Extracted page text data
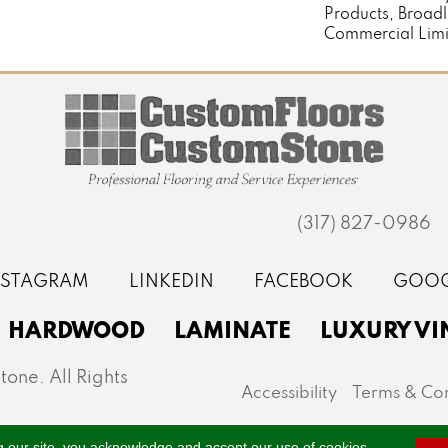
Products, Broad
Commercial Limi
(317) 827-0986
HARDWOOD
LAMINATE
LUXURY VI
one. All Rights
Accessibility
Terms & Con
st, Noblesville, Zionsville, and the greater Indianapo
g our site, you acknowledge and accept our use of cookies.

Aim of the exercise: Word for word, repeat each record above; leave out every picture.

Answer box:
Products, Broad
Commercial Limi
(317) 827-0986
HARDWOOD
LAMINATE
LUXURY VI
one. All Rights
Accessibility
Terms & Con
st, Noblesville, Zionsville, and the greater Indianapo
g our site, you acknowledge and accept our use of cookies.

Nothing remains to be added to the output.